"Dopo l'addio di Moratti, l'Inter ha camminato un po' nel deserto". La metafora della squadra viandante in un luogo lontano dall'affollata Europa che conta utilizzata da Luis Figo potrebbe essere consegnata agli archivi domenica prossima, ma solo a patto che i nerazzurri riescano a vincere la sfida con la Lazio che assegna l'ultimo pass per la Superchampions. 

Nello scenario dell'Olimpico, l'unico risultato ammissibile per Icardi e compagni è il segno '2', il che rende l'ultimo atto del campionato di Serie A tutto fuorché una finale: la singolarità di questa contesa, alla quale si fa fatica a dare una definizione precisa, è che sembra un match dei playoff ma viene disputato all'interno della regular season. Quest'ultima, torneo all'italiana composto da due gironi di 19 gare ciascuno, a un passo dal traguardo rischia di non riuscire a stabilire chi è la migliore compagine tra quella biancoceleste e nerazzurra. O meglio: in caso di blitz esterno degli ospiti, gli stessi chiuderebbero il campionato a quota 72 come gli avversari precedendoli in classifica in virtù dei punti realizzati nei due scontri diretti. Insomma - dopo sette mesi di strisce vincenti, crisi di risultati, polemiche arbitrali, reciproche accuse sul caso De Vrij – potrebbe servire la formula in uso nelle Coppe con le sfide ad eliminazione diretta per determinare quale sarà l'ultima rappresentante italiana nell'élite del calcio continentale.

Paradossale, prima ancora che inusuale come epilogo: comunque vada, dopo le 22.30 di domenica, ci sarà chi rivendicherà il carattere meritocratico del verdetto definitivo e chi, invece, costruirà in quattro e quattr'otto uno specchio fatto di tesi impossibili da argomentare sui quali arrampicarsi. Tutto bello e tutto giusto sopra la linea che separa la top 4 dal fallimento, paesaggio fatalmente desolato per chi occuperà la quinta posizione che, in termini pragmatici, sarà uguale identica alla sesta. Europa League in ambedue i casi, con il danno economico e di immagine che si aggiungerebbe alla beffa di aver accarezzato fino agli sgoccioli l'obiettivo massimo, che ha il torto di essere equivalente a quello minimo, fino a novanta minuti dal triplice fischio sull'annata che chiude l'anno zero nerazzurro.

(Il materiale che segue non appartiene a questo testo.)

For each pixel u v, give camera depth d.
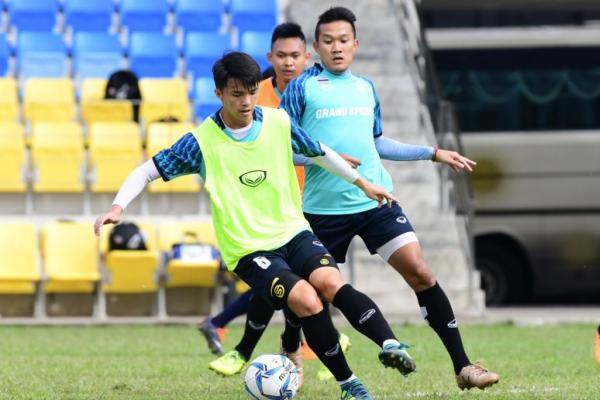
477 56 76.88
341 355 25.19
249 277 25.58
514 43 77.00
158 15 76.25
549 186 76.94
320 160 26.45
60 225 60.41
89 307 61.56
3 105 66.44
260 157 25.91
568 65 77.25
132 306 61.75
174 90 70.81
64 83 69.44
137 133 65.12
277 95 35.47
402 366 24.66
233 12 76.25
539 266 77.06
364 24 73.88
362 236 28.80
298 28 34.97
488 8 76.94
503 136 76.81
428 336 50.78
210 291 62.31
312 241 25.75
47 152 63.62
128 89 67.81
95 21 75.44
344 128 28.81
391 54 72.81
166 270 60.44
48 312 61.16
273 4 77.38
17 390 30.67
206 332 39.69
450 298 63.78
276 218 25.91
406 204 66.38
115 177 63.56
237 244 25.64
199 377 34.09
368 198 28.52
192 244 59.00
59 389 30.91
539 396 28.61
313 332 24.80
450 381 32.84
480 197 76.75
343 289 25.25
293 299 24.66
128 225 59.09
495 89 76.81
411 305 63.88
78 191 63.59
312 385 32.06
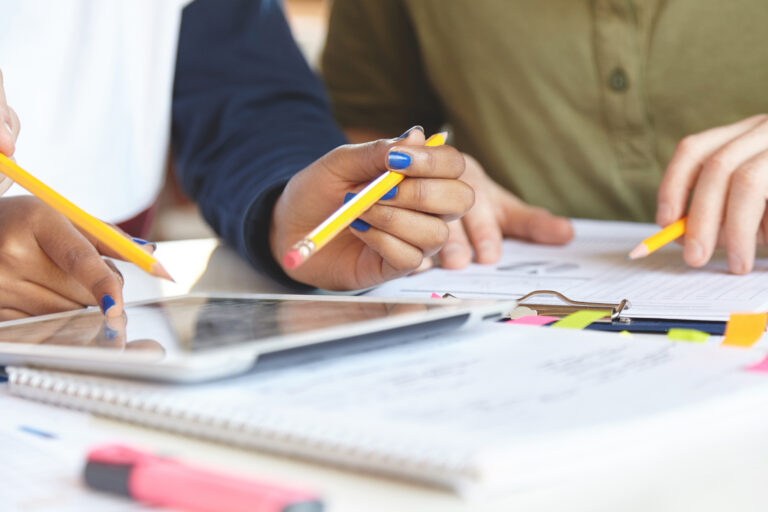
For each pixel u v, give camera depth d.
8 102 0.96
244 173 0.84
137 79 1.03
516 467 0.27
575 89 1.21
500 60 1.26
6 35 0.96
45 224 0.60
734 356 0.40
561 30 1.20
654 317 0.54
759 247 0.81
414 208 0.59
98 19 1.00
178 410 0.34
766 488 0.29
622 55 1.16
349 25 1.45
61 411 0.39
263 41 1.07
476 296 0.64
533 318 0.54
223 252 0.86
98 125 1.01
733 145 0.73
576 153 1.24
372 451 0.29
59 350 0.40
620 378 0.36
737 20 1.11
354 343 0.40
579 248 0.85
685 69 1.14
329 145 0.90
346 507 0.27
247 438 0.32
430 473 0.27
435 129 1.52
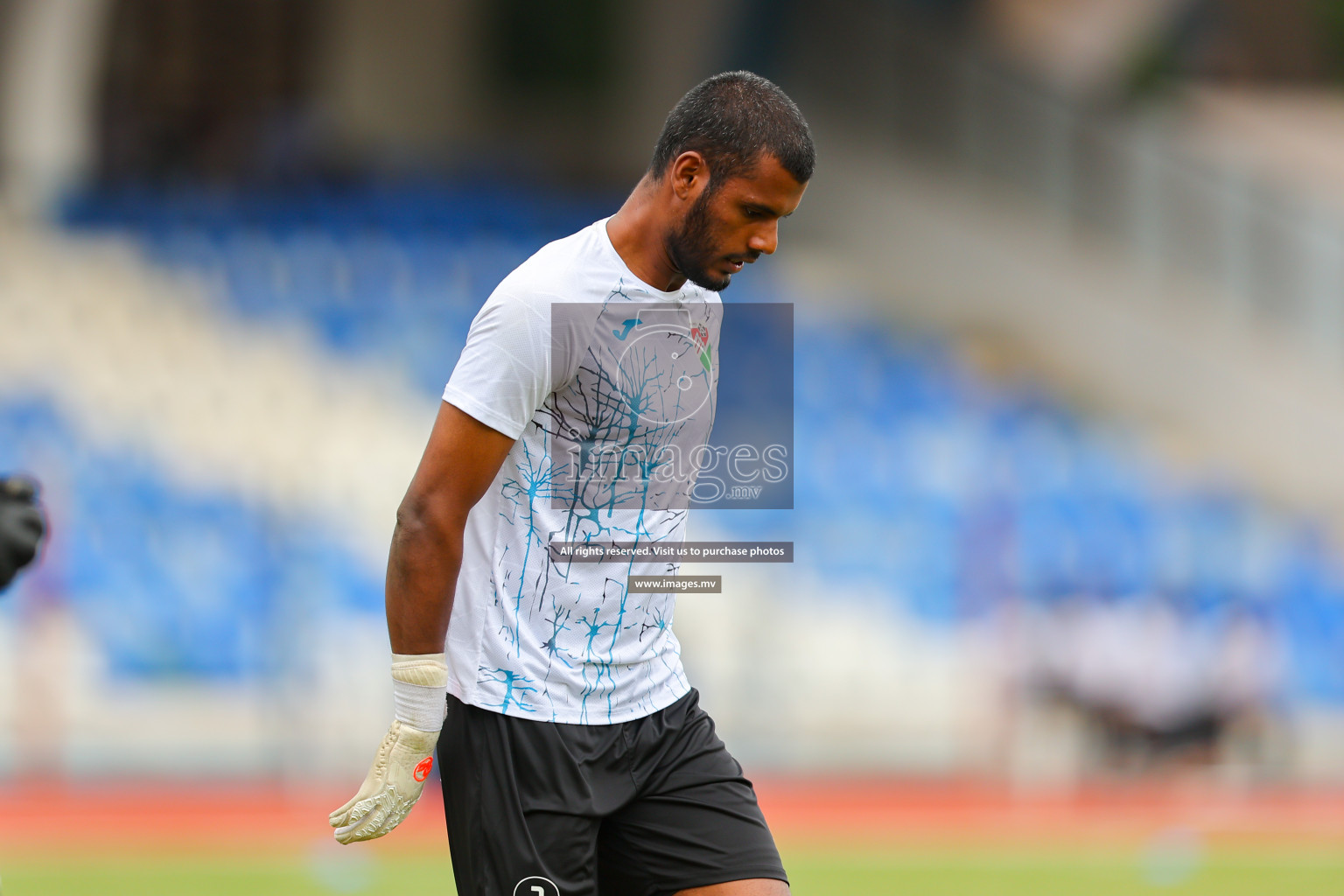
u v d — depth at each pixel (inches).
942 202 2030.0
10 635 1358.3
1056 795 1304.1
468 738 356.5
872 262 1996.8
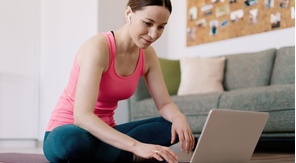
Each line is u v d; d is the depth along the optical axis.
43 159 2.18
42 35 5.36
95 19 4.64
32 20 5.29
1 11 5.02
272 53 4.07
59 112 1.87
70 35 4.97
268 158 2.63
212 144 1.57
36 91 5.29
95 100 1.66
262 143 3.86
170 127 1.88
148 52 1.94
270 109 3.29
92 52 1.70
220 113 1.50
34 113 5.27
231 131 1.59
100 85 1.80
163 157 1.49
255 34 4.42
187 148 1.74
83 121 1.61
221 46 4.75
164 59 4.65
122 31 1.79
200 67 4.36
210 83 4.26
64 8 5.07
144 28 1.58
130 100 4.34
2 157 2.34
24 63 5.19
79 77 1.69
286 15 4.15
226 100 3.57
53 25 5.21
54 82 5.16
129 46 1.79
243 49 4.54
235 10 4.61
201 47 4.96
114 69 1.78
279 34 4.21
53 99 5.16
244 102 3.45
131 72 1.86
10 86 5.02
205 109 3.70
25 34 5.22
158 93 1.94
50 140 1.72
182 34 5.18
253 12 4.44
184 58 4.53
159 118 1.92
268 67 4.06
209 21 4.87
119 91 1.84
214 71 4.32
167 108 1.89
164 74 4.55
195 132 3.80
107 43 1.75
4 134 4.95
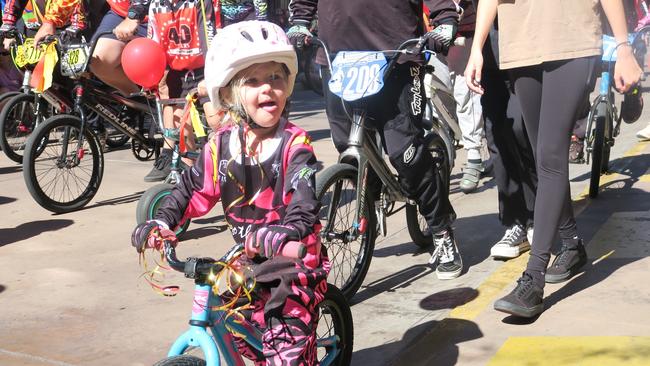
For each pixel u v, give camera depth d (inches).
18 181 295.7
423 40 160.6
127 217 244.8
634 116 277.7
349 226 177.8
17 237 227.3
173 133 217.6
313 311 111.6
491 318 158.1
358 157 165.9
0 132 316.5
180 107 226.1
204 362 102.7
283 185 110.3
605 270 176.9
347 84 163.6
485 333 151.8
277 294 107.4
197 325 101.1
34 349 155.1
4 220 244.7
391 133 170.1
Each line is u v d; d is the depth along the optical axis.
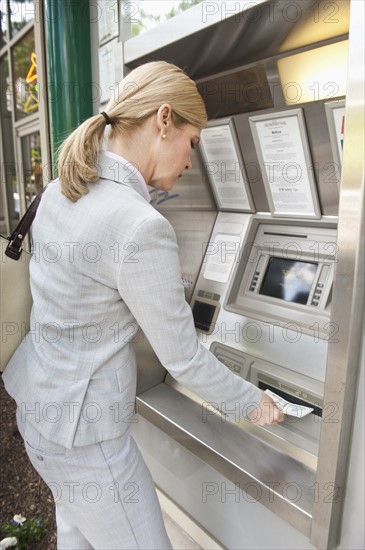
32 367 0.97
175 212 1.70
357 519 1.08
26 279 1.18
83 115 1.90
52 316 0.93
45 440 0.94
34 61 3.64
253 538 1.41
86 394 0.90
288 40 1.24
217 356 1.63
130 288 0.84
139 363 1.68
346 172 0.87
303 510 1.11
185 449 1.57
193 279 1.84
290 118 1.32
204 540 1.61
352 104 0.84
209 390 0.94
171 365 0.91
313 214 1.45
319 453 1.06
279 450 1.34
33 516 1.96
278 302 1.54
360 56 0.81
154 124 0.94
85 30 1.81
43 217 0.97
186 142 1.00
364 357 0.98
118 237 0.84
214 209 1.85
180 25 1.22
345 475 1.08
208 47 1.31
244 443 1.37
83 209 0.89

Altro che 'il viaggio non è la meta ma il percorso', Lazio e Inter sanno di avere valori da Champions e, per questo motivo, il fatto non sentire riecheggiare in casa loro la famosa 'musichetta' che fa venire la pelle d'oca sarebbe la sventura meno gradita dopo tutte le peripezie attraversate nel corso di un'annata vissuta da protagoniste. "Chiaro che entrare in Champions farebbe da traino per tante situazioni", ha ammesso candidamente Spalletti domenica, poco dopo il match point fallito da Inzaghi all Scida di Crotone. Ecco, più che del traino, i giudizi della critica e dei tifosi risentono dell'irresistibile forza di attrazione del risultato; e, d'altronde, non c'è altro modo più oggettivo per determinare il confine tra successo e fallimento. Crudeltà di questo sport, spietatezza di uno sceneggiatore che non poteva scrivere copione con un finale così adeguato e inadeguato allo stesso tempo. Un serie tv di 38 puntate, con colpi di scena immancabili e turning point disseminati un po' a casaccio per disorientare lo spettatore, che si risolve nei 90 minuti più attesi degli ultimi sette anni per i fan nerazzurri. 'Oasi nel deserto', potrebbe essere il titolo adatto, se si ci vuole rifare alle parole pronunciate da Figo prima della finale tra Atletico Madrid e Marsiglia. Sperando che la Champions non diventi ancora un miraggio.